GTS Chemical Holdings will invest at least 49 million ($7.8 million) to expand its annual lubricant production capacity in Liaocheng, China, by 30,000 metric tons per year.
The Shandong province-based company recently acquired 51,333 square meters of additional land for 19.2 million. As part of the purchase, GTS agreed with the government to invest 30 million in buildings and equipment, to begin construction by March 1, and to finish by Feb. 28, 2018.
The facility will produce Ogistar, Changyun and Qiaoke-branded engine oils and gear oils, GTS Chief Financial Officer Roy Su told Lube Report Asia.
There will be new facilities in the future to probably produce other products, but the first facility will be for lubes only, Su said, noting that GTS long-term investment plan is still under discussion.
While GTS main products are ammonium sulfite – which can be used in some lubricant applications, such as cold metalworking fluids – and other specialty chemicals, it began producing lubricants and recarburizers in 2013.

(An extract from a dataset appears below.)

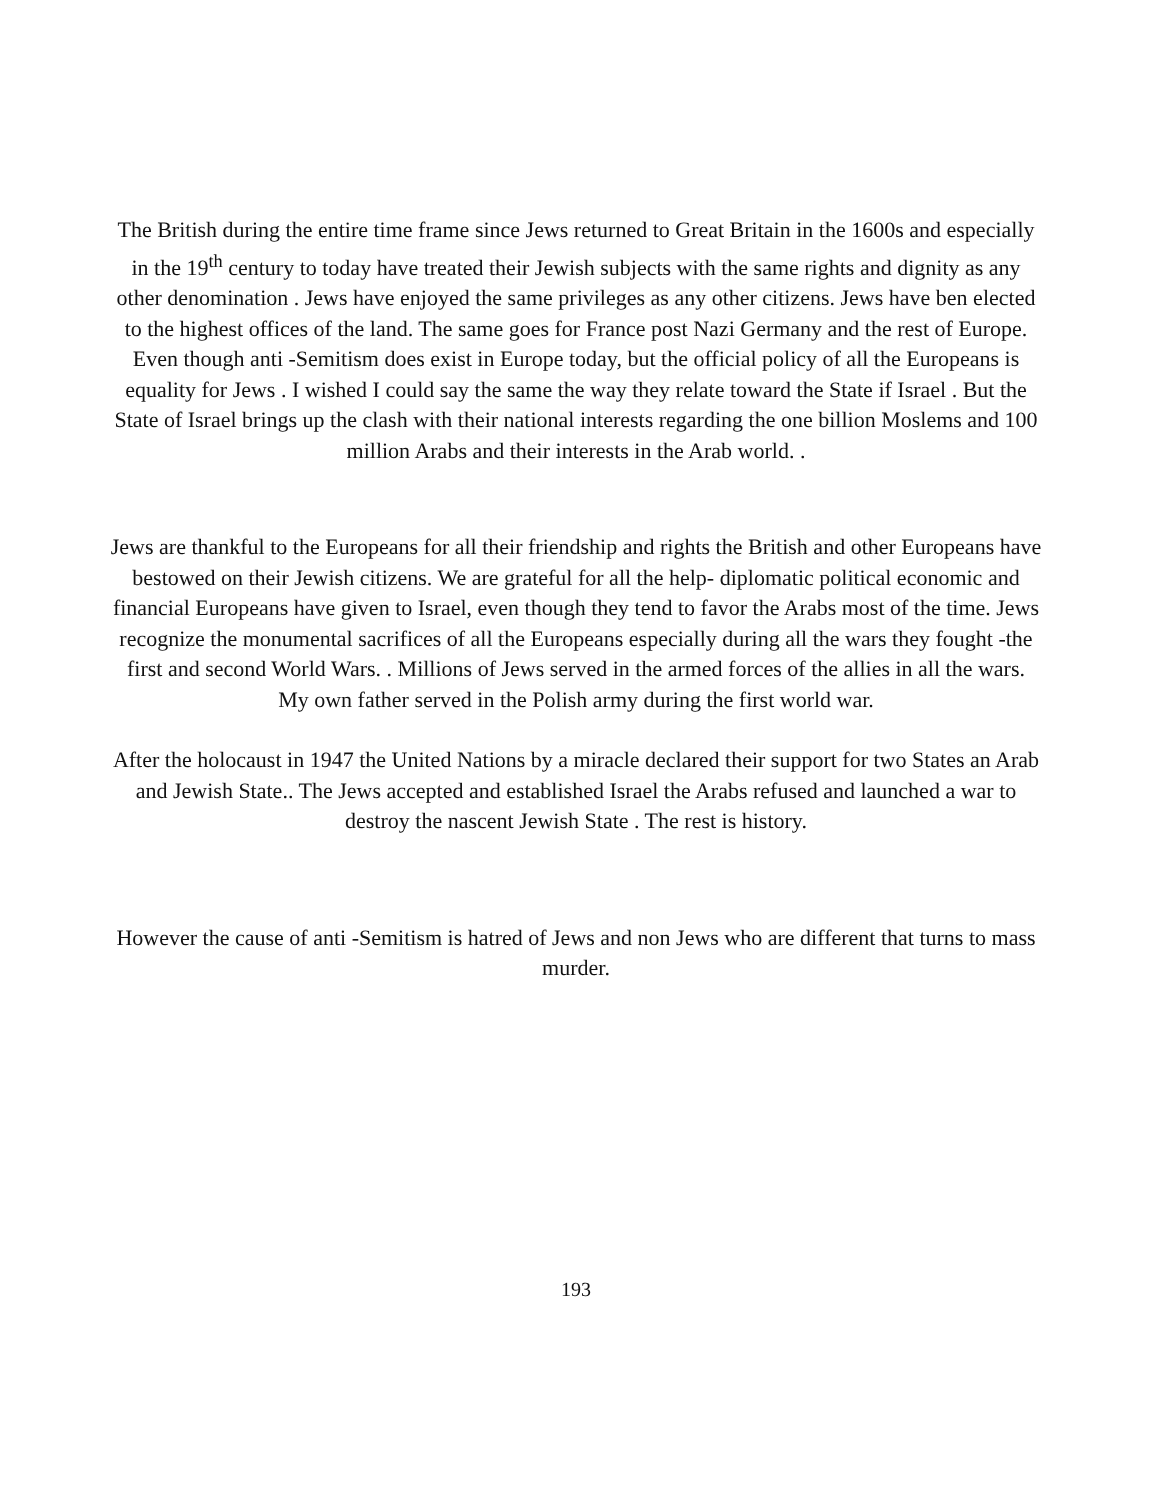The British during the entire time frame since Jews returned to Great Britain in the 1600s and especially in the 19<sup>th</sup> century to today have treated their Jewish subjects with the same rights and dignity as any other denomination . Jews have enjoyed the same privileges as any other citizens. Jews have ben elected to the highest offices of the land. The same goes for France post Nazi Germany and the rest of Europe. Even though anti -Semitism does exist in Europe today, but the official policy of all the Europeans is equality for Jews . I wished I could say the same the way they relate toward the State if Israel . But the State of Israel brings up the clash with their national interests regarding the one billion Moslems and 100 million Arabs and their interests in the Arab world. .
Jews are thankful to the Europeans for all their friendship and rights the British and other Europeans have bestowed on their Jewish citizens. We are grateful for all the help- diplomatic political economic and financial Europeans have given to Israel, even though they tend to favor the Arabs most of the time. Jews recognize the monumental sacrifices of all the Europeans especially during all the wars they fought -the first and second World Wars. . Millions of Jews served in the armed forces of the allies in all the wars. My own father served in the Polish army during the first world war.
After the holocaust in 1947 the United Nations by a miracle declared their support for two States an Arab and Jewish State.. The Jews accepted and established Israel the Arabs refused and launched a war to destroy the nascent Jewish State . The rest is history.
However the cause of anti -Semitism is hatred of Jews and non Jews who are different that turns to mass murder.
193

According to GTS, which is registered in the British Channel Islands and listed in the alternative investment market of the London Stock Exchange, its lube sales have almost tripled from 2013 to reach 138.6 million in 2014, accounting for about 20 percent of its total revenue.
GTS has 48 distributors throughout China. In September 2014, GTS also appointed one of Chinas largest business-to-consumer companies, JD.com, to be its online distributor for Ogistar lubes.